America’s proxy force Saudi Arabia was already defeated by the Yemeni Armed Forces, their US supplied army broken and embarrassed by “primitive militias.” Despite brutal Saudi blockades which killed hundreds of thousands and reprisals that intentionally targeted civilian infrastructure so egregiously that international observers considered it genocide, Yemen did not back down. The steadfast Yemeni forces continued to fight until their victory.
The US Navy cannot even withstand 6 months of Yemeni attacks, while Yemen has survived constant bombardment for over a decade. Nothing the Navy can do hasn’t already been done to the people of Yemen, and they not only survived but emerged victorious.

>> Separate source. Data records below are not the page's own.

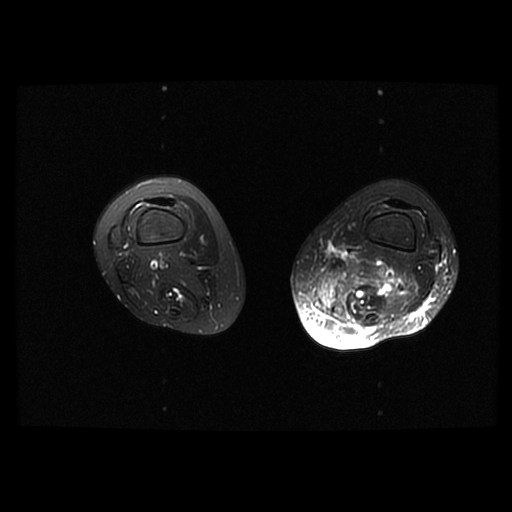
MRI of an extremity soft-tissue mass, one axial slice. Position 16 of 42 along the scan axis. T2-weighted fat-saturated. 6 mm slice thickness. 512 × 512 image matrix, field of view 420 × 420 mm. Female patient. Case-level facts recorded for this patient, not image findings: histological type: pleomorphic leiomyosarcoma; grade: high; site of the primary tumour: left thigh.
Annotated regions visible in this slice (outlined manually by an expert reader):
- gross tumour volume including surrounding oedema: bounding box [x1, y1, x2, y2] px = [311, 253, 411, 314]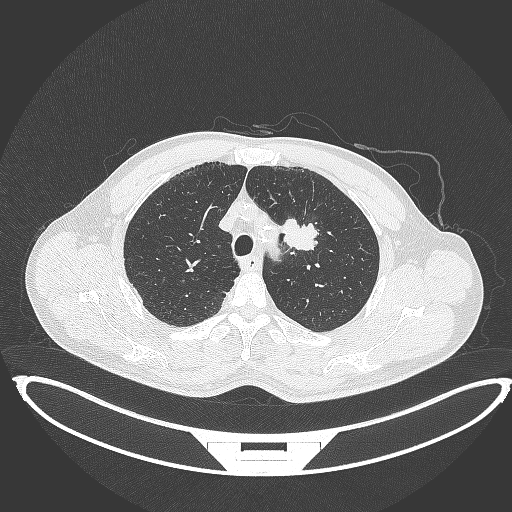
Chest CT, one axial slice. Reconstruction kernel B70f. 120 kVp. Lung window (W 1500 / L -600 HU). 512 × 512 image matrix, field of view 457 × 457 mm. Male patient, age 60 years. From the clinical record (not read from this slice): clinical TNM (as recorded): T2a N0 M0; histopathological grade: G1-G2.
Structures marked on this image (bounding box drawn by a radiologist):
- lung tumour (recorded histology: squamous cell carcinoma): bounding box <279,215,320,252> (left, top, right, bottom; pixels)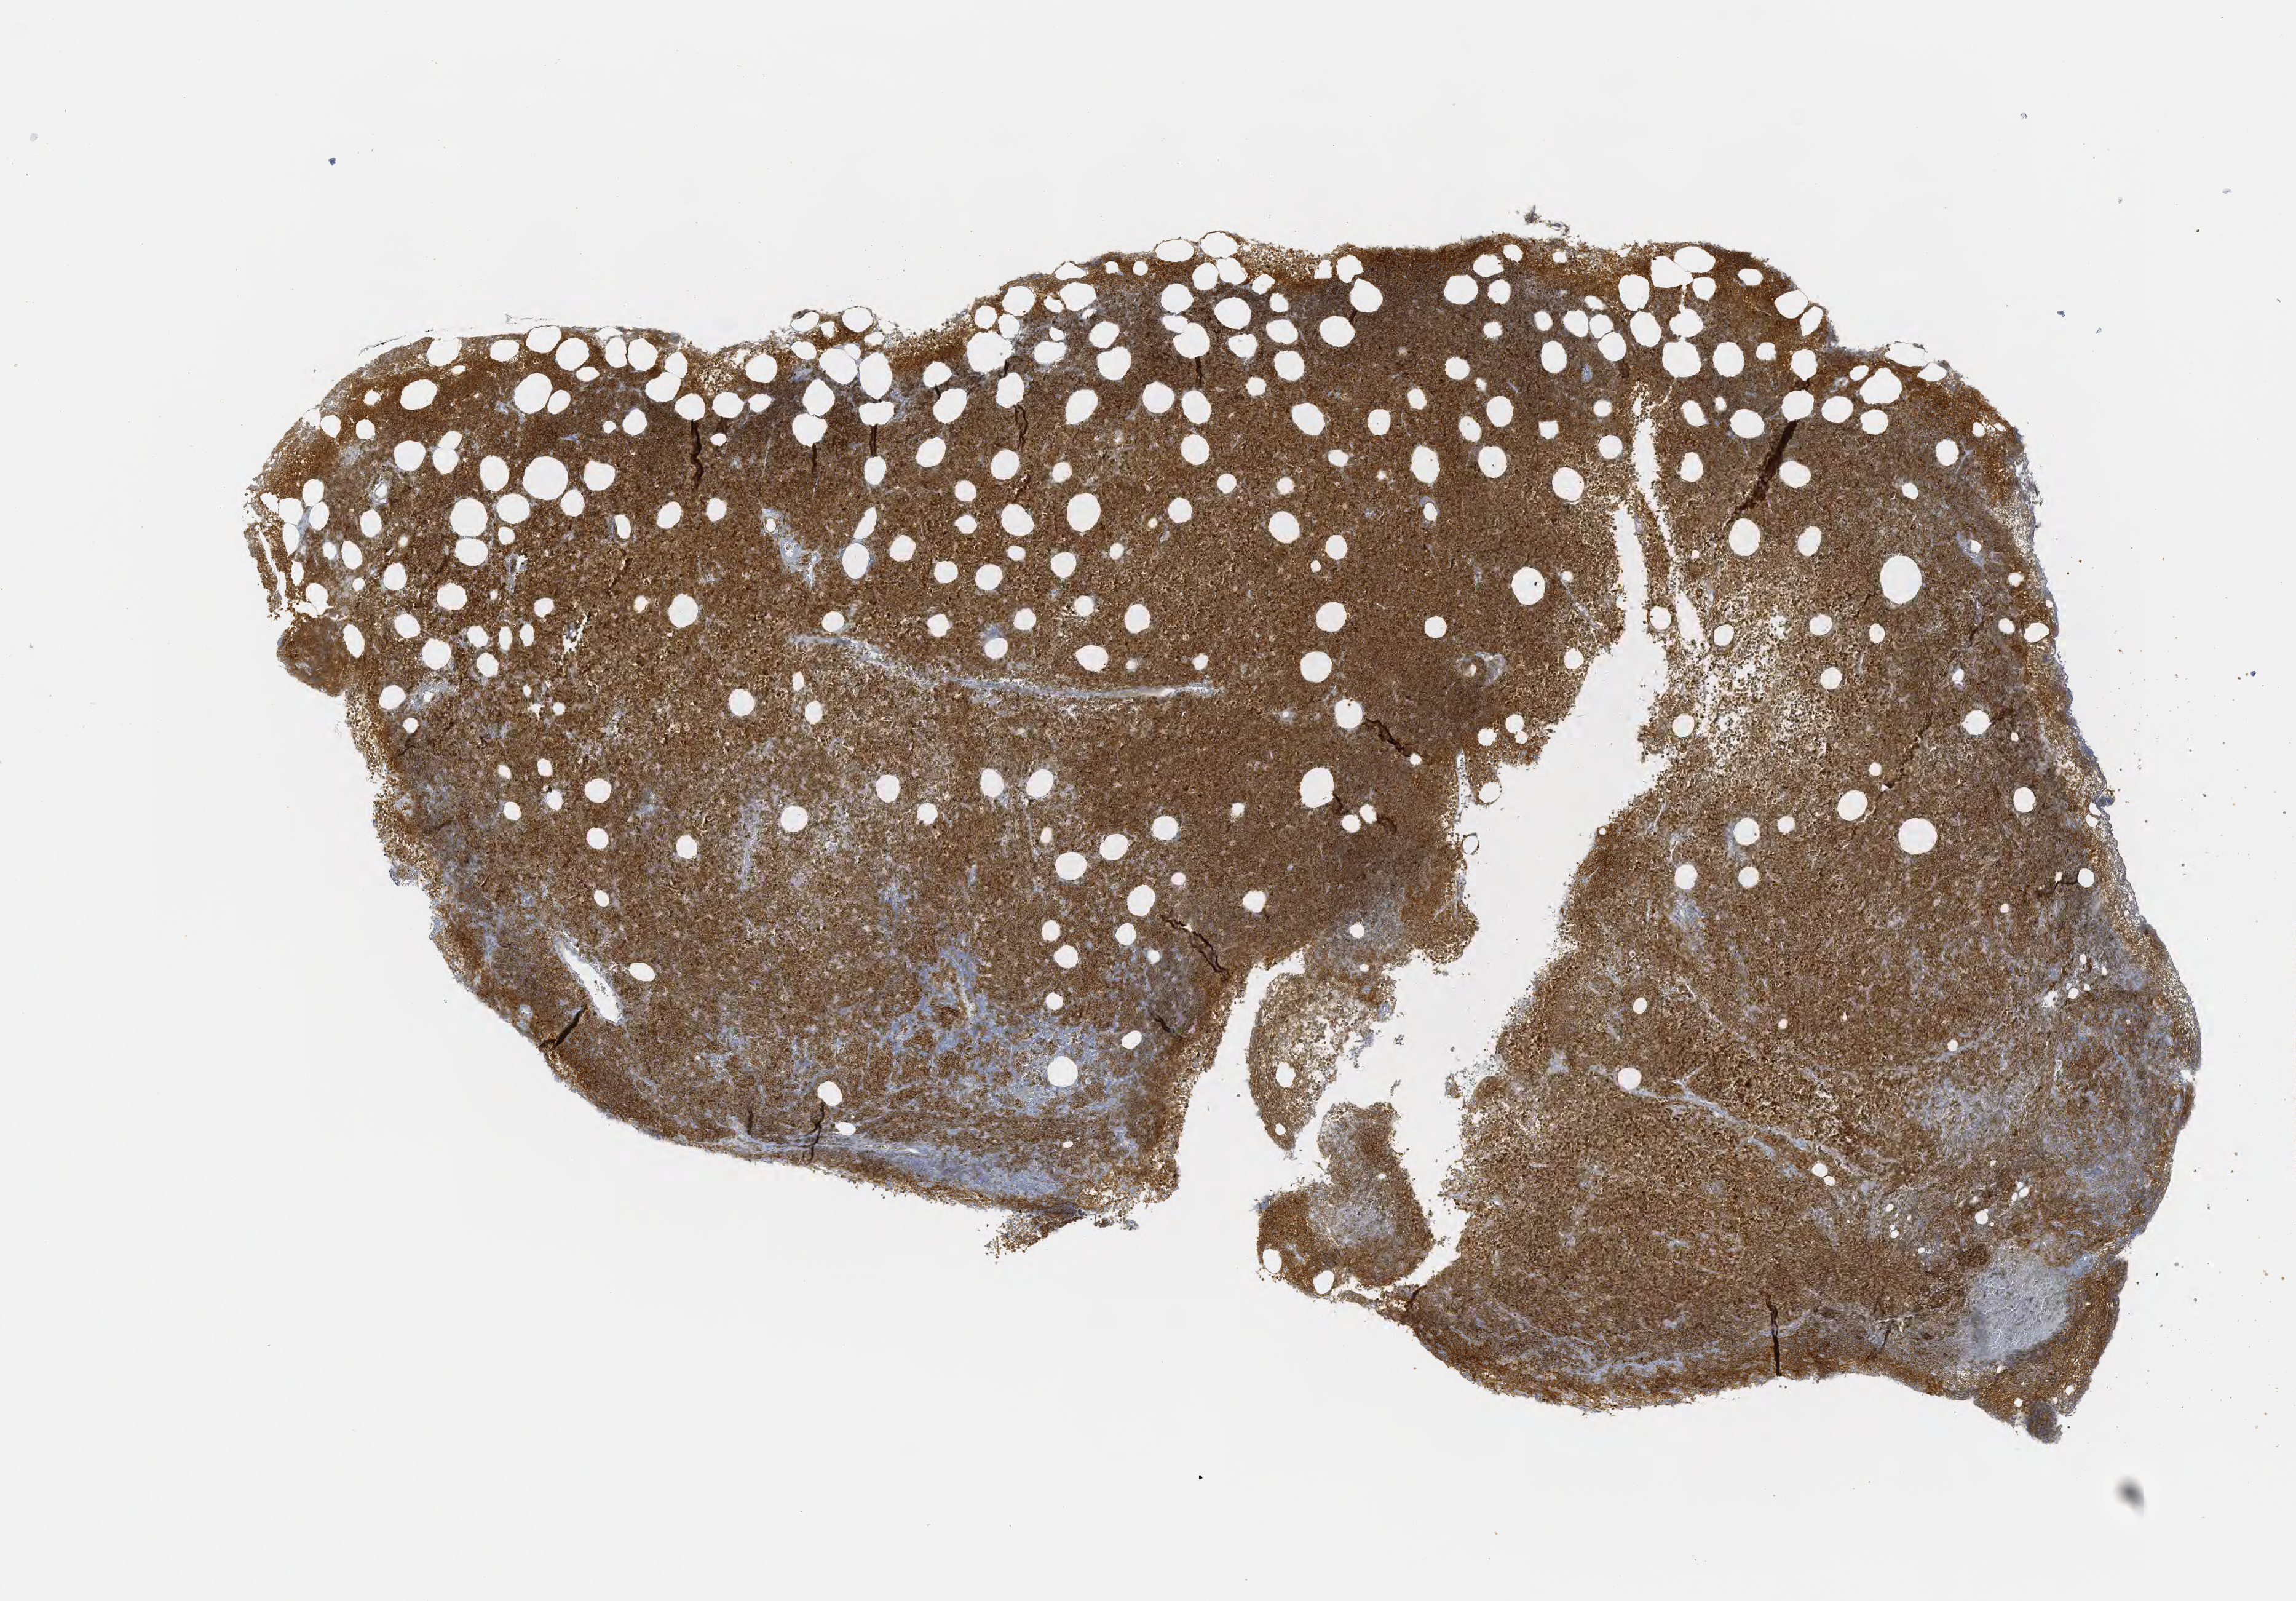
Immunohistochemistry (IHC) whole-slide image stained for CD10 — shown as a low-resolution overview of the whole scanned area (about 7.5 x 5.3 mm); specimen: tumor tissue; anatomic site: bone marrow. Male patient, 70 years old.
Diagnosis: Neoplasm, uncertain whether benign or malignant.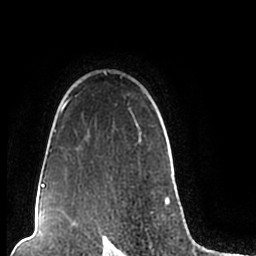
Breast MRI (dynamic contrast-enhanced), one axial slice. Cropped to one breast. Dynamic contrast-enhanced series, time point 2 of 7 at this slice position (early post-contrast). 1.5 T. TE 2.2 ms, TR 4.6 ms. 0.8 mm slice thickness. 256 × 256 image matrix, field of view 160 × 160 mm. Female patient.
Annotated regions visible in this slice (semi-automatic segmentation, software-assisted and operator-edited):
- enhancing-tissue mask used for the functional tumour volume (all voxels passing the contrast-enhancement thresholds inside the analysis volume; usually the tumour): bounding box (x1, y1, x2, y2) in pixels: (44, 71, 170, 206)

Once again, the Yemeni people have risen to the occasion, but not in defense of themselves or their own land. The Yemeni Armed Forces, and the Yemeni people, are fighting back to ensure that what happened to them cannot happen again. In the truest sense of the term “Never Again” the Yemeni forces are standing against another genocide, this time carried out against the Palestinian people with full throated, unambiguous American support. The Americans can strike Yemen all they want, but the Yemeni response is clear.
It is telling that NATO doesn’t even pretend to be defending people instead of money this time.